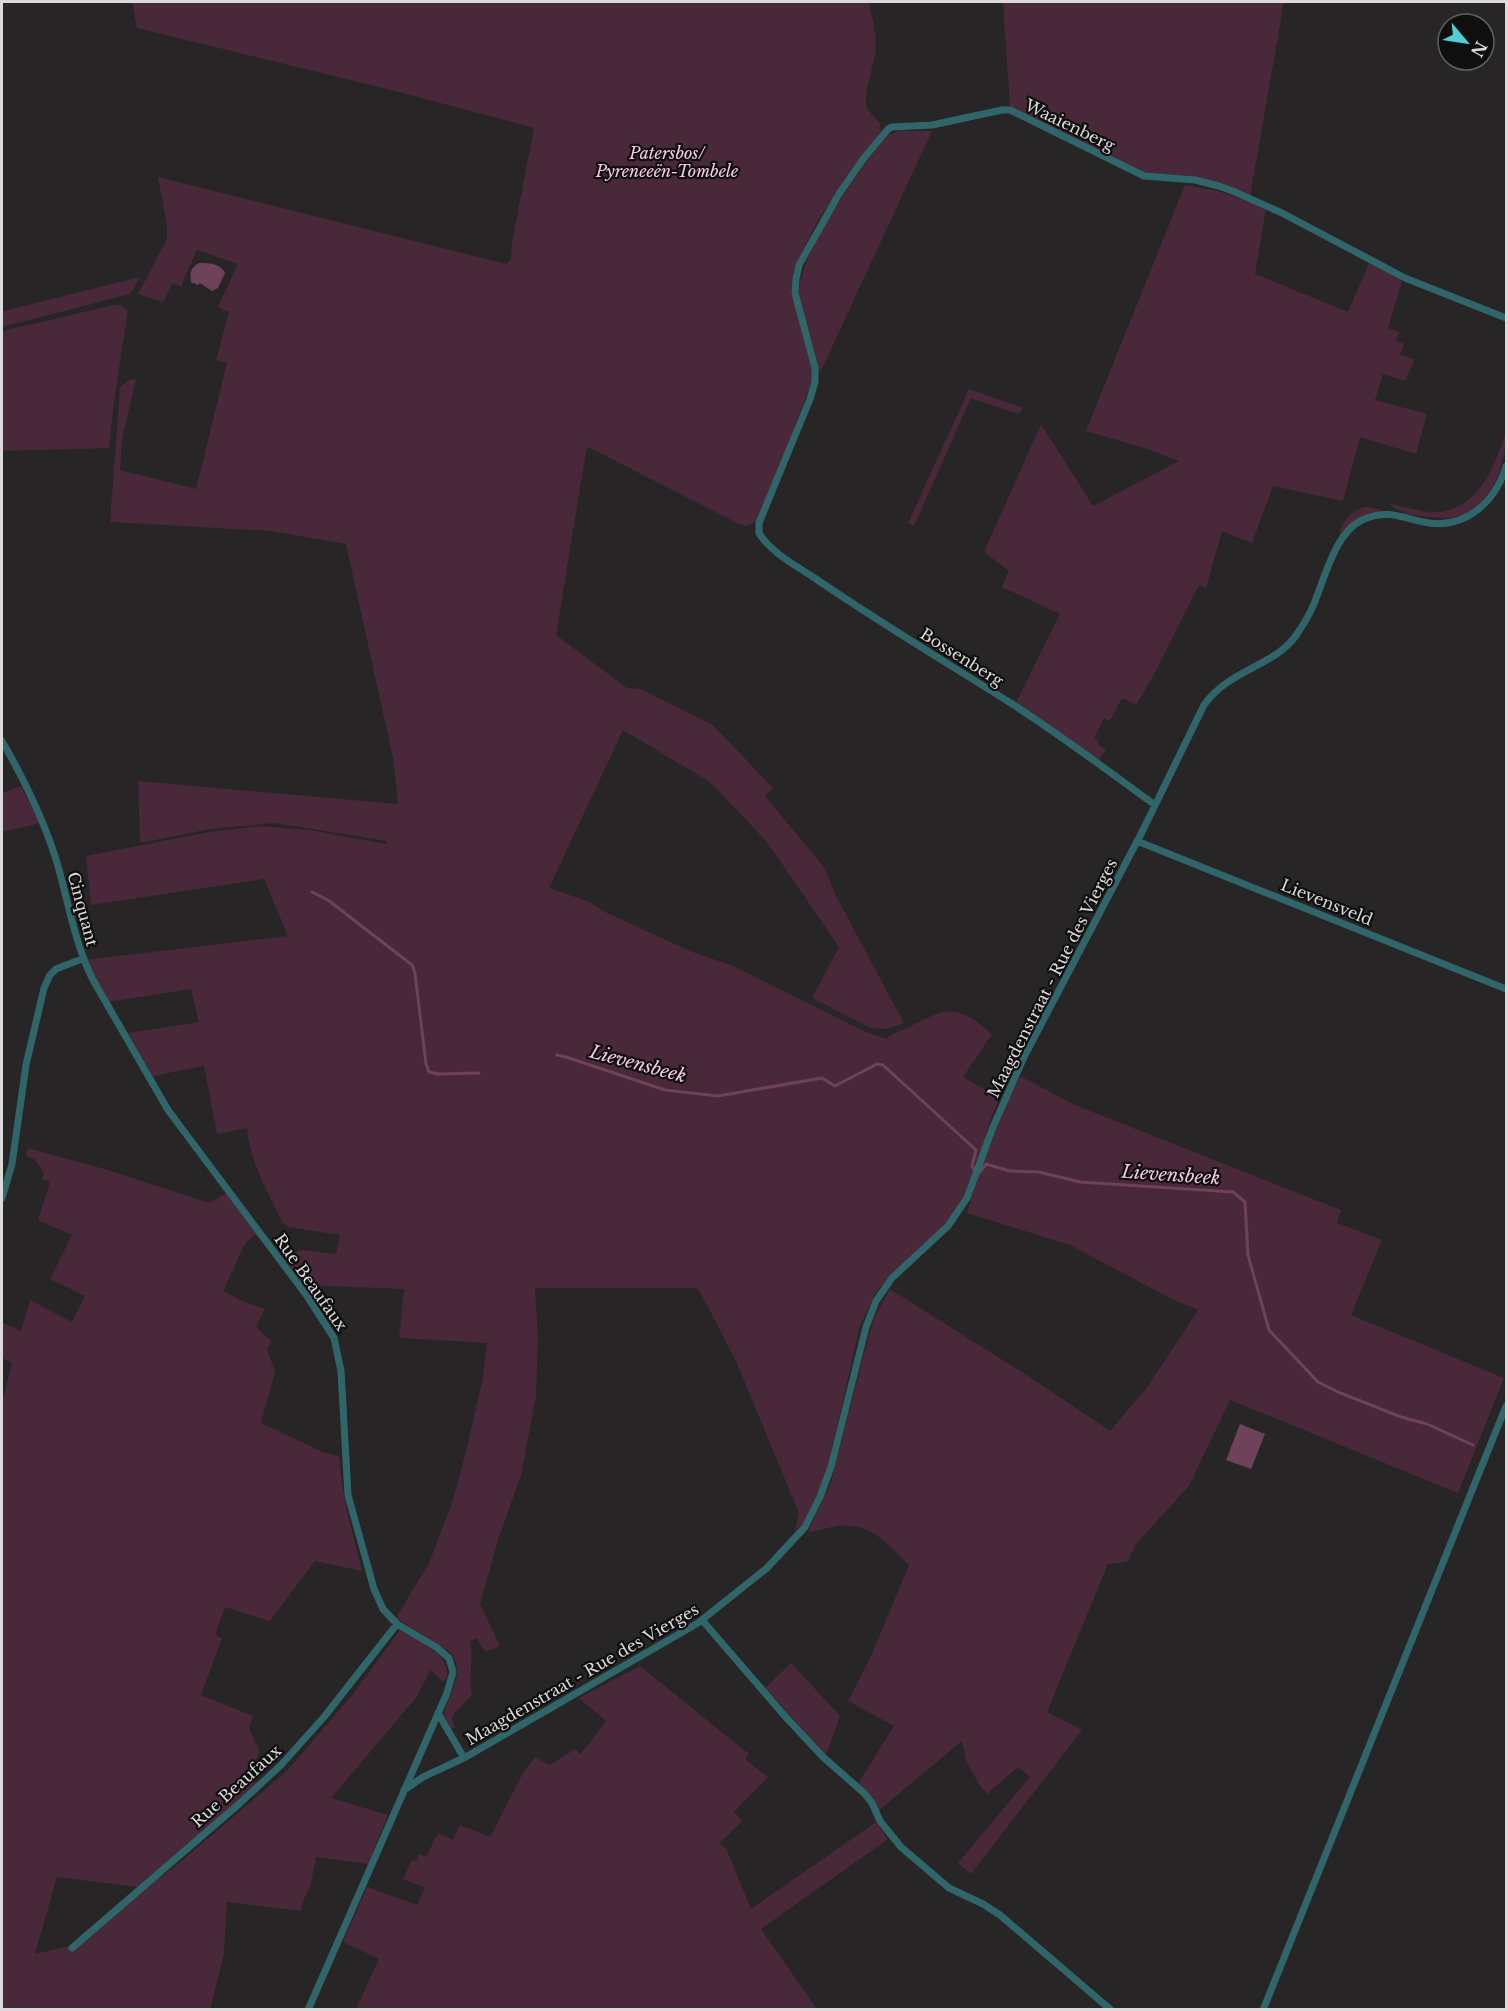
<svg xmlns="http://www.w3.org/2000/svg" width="1508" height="2011" viewBox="0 0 1508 2011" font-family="'Libre Baskerville',serif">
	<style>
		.green { fill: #492839 }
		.water { fill: #6e435a }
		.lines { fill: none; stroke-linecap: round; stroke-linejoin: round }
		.stream { stroke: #6e435a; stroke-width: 3 }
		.street { stroke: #30666a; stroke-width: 7 }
		.labels { text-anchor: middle; stroke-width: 4.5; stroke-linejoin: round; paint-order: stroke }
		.street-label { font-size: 16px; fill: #dbd9da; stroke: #100f0f }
		.park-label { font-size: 16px; font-style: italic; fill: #facce2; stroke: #100f0f }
		.water-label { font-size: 18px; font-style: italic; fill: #f8cae0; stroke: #100f0f }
	</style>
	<rect width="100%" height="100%" fill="#282526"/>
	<path class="green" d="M132,2H869C872,18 878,38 875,54C872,72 865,88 866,107L880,124L881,131L817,222L794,268L791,290L811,361L812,381L773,483L756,522L746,526L741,525L588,447L586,451L556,635L627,688L640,689L713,725L773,788L765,796L824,867L837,898L904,1023L887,1029L871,1028L812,998L839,947L767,842L710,782L623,730L549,888L590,902L603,911L690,951L733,966L866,1032L886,1039C893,1033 903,1030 911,1026C950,1005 958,1006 992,1034L963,1077L987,1091L991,1086L1002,1091L989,1124L974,1178L961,1203L938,1233L890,1275L875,1294L860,1326L826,1474L811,1510L804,1523L795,1531L799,1513L735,1359L699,1290L694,1288H535L538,1338L536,1396L521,1475L498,1540L480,1604L500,1646L486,1652L476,1638L470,1641C474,1661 468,1676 472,1695L453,1715L452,1719L455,1727L451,1729L444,1714C449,1692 467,1673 450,1652L396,1618L429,1563L452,1503L466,1452L483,1377L487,1343L399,1338L404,1289L302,1285L281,1254L303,1250L336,1254L340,1235L289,1227L283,1223C268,1193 250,1162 247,1128L217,1134L204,1066L153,1076L128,1033L199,1022L191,989L108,1002L84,960L288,936L264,879L91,905L86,856L209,832L261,826L310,830L386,844L387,841L274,823L210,829L140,843L138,781L398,804L394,763L346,544L271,531L110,522L120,388L128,380L136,379L122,440L120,470L196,489L227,363L216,360L229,312L218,307L238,264L197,250L181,286L173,283L163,302L138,294L167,239V225L158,177L506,264L511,260L512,242L534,128L395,91L137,28Z
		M1003,2H1284L1250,196L1213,182L1142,173L1010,107Z
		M899,131H932L820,373L799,295C796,257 862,166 887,135Z
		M1185,185L1218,191L1266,208L1255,274L1348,312L1370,261L1402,281L1388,328L1399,332L1396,340L1404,344L1400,355L1415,359L1405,381L1383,374L1375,400L1427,414L1416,454L1360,437L1343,501L1273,486L1252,543L1222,531L1206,588L1199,585L1156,671L1136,705L1122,698L1110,721L1104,718L1094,738L1099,740L1098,745L1106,749L1099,761L1016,703L1060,614L1002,587L1009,571L984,552L1041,424L1093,506L1179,461L1144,448L1086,431Z
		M140,277L130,294L2,327V312L4,311Z
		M114,305H120L128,310L114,401L109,448L2,451V331Z
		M969,389L1023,408L1019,414L971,398L914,526L908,523Z
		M1506,432C1506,464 1492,509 1455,517C1448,519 1440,518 1432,517C1417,517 1400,514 1389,503C1404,507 1423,513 1439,512C1480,508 1495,464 1506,432Z
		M1363,507H1370L1381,510V512C1364,517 1351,521 1339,535C1341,521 1351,513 1363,507Z
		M21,786L40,823L2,832V793Z
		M1020,1076L1075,1105L1341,1210L1337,1223L1382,1240L1351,1315L1504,1378L1458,1493L1230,1400L1189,1486L1136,1544L1127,1562L1108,1564L1047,1712L1082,1730L971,1874L958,1863L1030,1777L1018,1767L987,1794L980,1786L966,1761L962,1741L878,1811L858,1784L894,1726L848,1701L872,1654L909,1565C887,1543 870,1522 836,1526C826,1528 817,1531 808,1532L831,1482L869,1335L875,1316L890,1289L1031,1378L1110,1431L1148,1386L1198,1310L1172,1299L1070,1245L967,1213L984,1156L998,1120Z
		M28,1148L108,1170L209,1203L226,1193L256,1233L245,1244L223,1291L242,1301L265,1309L256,1327L272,1342L267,1349L275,1372L261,1423L325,1453L339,1456C342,1496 352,1532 362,1571L315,1561L270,1621L225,1607L215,1635L222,1638L201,1695L253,1716L249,1728L260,1753L244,1779L259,1783L137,1887L57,1877L35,1954L70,1946V1953L139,1893L173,1868L287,1771L353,1694L400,1630C418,1641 451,1653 447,1678L443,1682L431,1670L415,1699L331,1798L388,1815L368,1864L316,1857L310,1887L302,1903L301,1911L227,1902L224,1953L210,2009H2V1402L12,1363L2,1358V1322L21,1331L30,1300L72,1322L85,1296L50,1279L72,1235L38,1220L50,1182L42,1179L44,1174L35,1159L26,1156Z
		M791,1663L840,1716L826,1755L765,1688Z
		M640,1666L749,1754L745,1759L768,1777L734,1812L742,1821L719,1844L726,1848L751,1909L876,1822L888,1839L761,1929L817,2009H356L379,1959L343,1942L367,1887L417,1905L425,1888L403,1879L412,1860L416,1861L420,1854L426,1857L438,1833L453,1840L460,1825L490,1837L523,1773L535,1757L550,1765L575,1749L581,1754L606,1721L579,1698Z"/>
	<path class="water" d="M199,263C209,263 220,263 225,273L218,288L212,291L200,283L198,285L191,282C190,273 190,268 199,263Z
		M1240,1424L1265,1434L1251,1469L1226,1460Z"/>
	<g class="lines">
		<path class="stream" d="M312,892L328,900L412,965L415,973L426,1064L429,1072L438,1074L479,1073
			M557,1055L566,1057L665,1090L718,1096L816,1079L822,1078L835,1086L877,1064L883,1065L976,1150L972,1166L975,1170
			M980,1172L986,1164L1010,1171L1039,1172L1080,1182L1233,1192L1245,1202L1248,1255L1269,1330L1318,1382L1338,1392L1401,1417L1427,1424L1473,1445"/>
		<path class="street" d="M2,741C25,781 45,822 58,866C69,905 75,944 93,980L168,1110L307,1296L334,1338L341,1371L348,1495L374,1589L383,1609L397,1624L436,1647L449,1658L453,1672L447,1693L308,2010
			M1155,805C1107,770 1059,734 1009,702C944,661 879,622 816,579C797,566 771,553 759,533V523L810,399L815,382V368L795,293L796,279L799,265L839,194L864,158L888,129L892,127L932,125L1002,110H1010L1144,176L1195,180L1219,186L1235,192L1282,213L1405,278L1506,318
			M1137,841L1506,989
			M2,1198L12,1164L26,1065L44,988L50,975L56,969L82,959
			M702,1620L783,1714L823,1757L864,1793L872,1803L880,1821L901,1847L949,1888L983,1904L1000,1915L1111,2010
			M438,1713L464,1758
			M404,1790L423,1777L464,1758L698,1623L767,1568L805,1527L820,1497L831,1467L866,1327L876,1301L892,1278L948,1226L967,1198L993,1127L1024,1057L1142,832L1204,705C1229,669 1275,667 1297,634C1303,625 1309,616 1313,606C1324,581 1335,532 1362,520C1389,508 1403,519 1429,523C1467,528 1496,501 1506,466
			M72,1948L239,1804L281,1765L324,1717L397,1624
			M1263,2010L1506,1406"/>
	</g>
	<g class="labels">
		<g class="street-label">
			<text transform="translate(1070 125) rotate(26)" y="6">Waaienberg</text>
			<text transform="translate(962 657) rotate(32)" y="6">Bossenberg</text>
			<text transform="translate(1327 902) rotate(22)" y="6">Lievensveld</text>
			<text transform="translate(83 909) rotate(75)" y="6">Cinquant</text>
			<text transform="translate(1052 978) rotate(-63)" y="6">Maagdenstraat - Rue des Vierges</text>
			<text transform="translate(311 1282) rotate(55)" y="6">Rue Beaufaux</text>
			<text transform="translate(582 1674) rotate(-30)" y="6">Maagdenstraat - Rue des Vierges</text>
			<text transform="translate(236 1786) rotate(-42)" y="6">Rue Beaufaux</text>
		</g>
		<g class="park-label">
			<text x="667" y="159">Patersbos/<tspan x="667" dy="18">Pyreneeën-Tombele</tspan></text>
		</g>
		<g class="water-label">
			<text transform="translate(638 1064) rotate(15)" y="6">Lievensbeek</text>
			<text transform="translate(1171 1175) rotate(4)" y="6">Lievensbeek</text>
		</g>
	</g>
	<rect width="1508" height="2011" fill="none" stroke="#dbd9da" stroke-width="6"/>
	<g transform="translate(1466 42) rotate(119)"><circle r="28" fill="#100f0f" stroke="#616060" stroke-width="1.5"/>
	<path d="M0-4.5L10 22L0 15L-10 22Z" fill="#52ccd5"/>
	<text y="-9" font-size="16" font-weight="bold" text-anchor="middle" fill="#dbd9da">N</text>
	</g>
</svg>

--------------------

• **Work item**: Every line above that includes the string "lines" needs to be copied.

• **Completed exercise**:
		.lines { fill: none; stroke-linecap: round; stroke-linejoin: round }
	<g class="lines">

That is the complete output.